A conversa com Severino Santos foi sobre questões como ameaças ao território das comunidades, impactos da degradação ambiental e análises sobre a conjuntura política atual na vida de pescadoras e pescadores.
Brasil de Fato: Qual a importância da água para pescadores e pescadoras?
Severino Santos: A discussão dos pescadores é que o território vai além da terra. Em sua maioria, o território é água, por ser um local de trabalho, de vivência. Em algumas comunidades a gente costuma dizer que nossa sociedade é na água, não é em terra. Muitos questionam porque é difícil ter pescadores nas atividades, mas são trabalhadores que passam 15, 20 dias em alto mar e ao chegar em casa, a prioridade é o descanso e o lazer. Para eles, a água é mais importante que a terra.
BdF: Como situar a vida e a garantia de territórios na luta de pescadores no Brasil?
Severino: Tivemos alguns avanços em relação a garantia dos territórios, mas o processo foi cheio de atropelos. Um dos avanços foi o Ministério da Pesca, no governo Lula e um dos retrocessos foram polos de aquicultura, para cultivo de peixes e camarão, porque tem uma relação com a poluição, o desmatamento e os conflitos de comunidades.
BdF: Em relação a luta política, qual o histórico de organização dos trabalhadores da pesca?
Severino: Em novembro, comemoramos 40 anos o acesso das mulheres ao registro de pesca, porque até então elas trabalhavam sem esse reconhecimento. Uma outra questão é o reconhecimento das organizações de pescadores, que na década de 1920 foram criadas como reserva da Marinha e nos anos 1940 como uma entidade de classe. Em relação aos territórios, há uma luta desde a década de 1940, mas com poucos avanços. Em 2012 lançamos a campanha de regularização dos territórios das comunidades tradicionais pesqueiras, já que não há lei que regularize isso.
BdF: O que falar sobre o tema da identidade nas comunidades pesqueiras?
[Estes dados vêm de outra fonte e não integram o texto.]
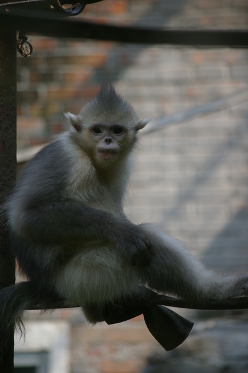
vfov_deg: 7.6
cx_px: 124
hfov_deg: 5.1
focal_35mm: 270
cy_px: 186
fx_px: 2795
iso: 200
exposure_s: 1/180
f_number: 5.6
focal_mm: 180
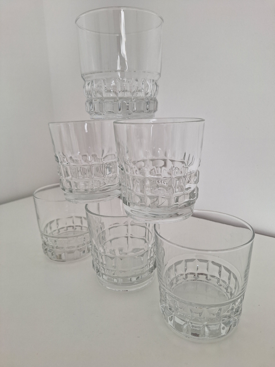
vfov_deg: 73.9
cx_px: 138
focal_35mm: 23
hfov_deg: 58.9
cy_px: 184
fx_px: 244
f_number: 1.8
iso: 50
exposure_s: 1/100
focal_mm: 5.54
Severino: Primeiro é que existe uma mudança de comportamento dentro das comunidades. Quando olhamos registros antigos, muitas mulheres tinham vergonha da profissão e hoje elas têm esse reconhecimento, que é fruto da política pública também. Em algumas regiões a gente vê a sociedade olhando melhor para os pescadores, como alguém que trabalha, produz alimento para mesa do povo e vive em sociedade. Só no Recife são 13 comunidades tradicionais pesqueiras e para a sociedade e o governo municipal elas são praticamente inexistentes.
BdF: Dentro das comunidades tradicionais pesqueiras, como é tratado o tema da educação?
Severino: O desafio é grande. Primeiro porque a educação formal não contempla a realidade das comunidades. O ensino formal tem uma carga horária prevista dentro de uma plataforma que não atende a realidade do mar. Tanto que muitos jovens terminam o primeiro grau e não continuam estudando, porque ou ele pesca ou ele vai para a escola. O movimento de pescadores tenta fazer um processo de formação alternativo, em alguns estados existem escolas paralelas, como na Bahia, que tem a Escola das Águas, que consegue trabalhar jovens para que consigam continuar na atividade escolar e alguns deles chegaram até à universidade. Aqui no estado não temos avanços nesse sentido, mas temos na discussão da educação centrada a partir da realidade de cada comunidade.
BdF: O que é a Campanha Nacional de Regularização dos Territórios e como ela tem contribuído nessa bandeira de luta?
Severino: A campanha foi lançada em 2012, depois de três anos de avaliação, quando o Governo Federal vinha realizando as Conferências Nacionais de Pesca e Aquicultura e na terceira conferência a decisão foi de não participar e construir uma conferência alternativa, que aconteceu em 2009. Em todas as discussões apareceu o tema do território, aí surgiu a proposta de elaborar um projeto de lei, que teve dois anos e meio de estudos, agora estamos colhendo assinaturas e a proposta é que em novembro ele seja protocolado na Câmara dos Deputados.
BdF: Quais as violências sofridas pelos pescadores e pescadoras?
Severino: A gente dá muita ênfase na questão da região de SUAPE. Isso é bem presente nas comunidades, porque lá é considerada uma zona de interesse para o desenvolvimento econômico desde o fim dos anos 1970, mas as comunidades da região não foram trabalhadas em relação a isso, então anos depois com o desenvolvimento do polo econômico as comunidades começaram a ser removidas, mesmo com muita resistência. Uma outra questão é o uso de drogas, porque essas comunidades, que são periféricas, acabam se tornando pontos de distribuição. Hoje tem comunidades em que as mulheres têm medo de pescar, e como defesa elas definiram horários para sair de casa, como as pescadoras de siri.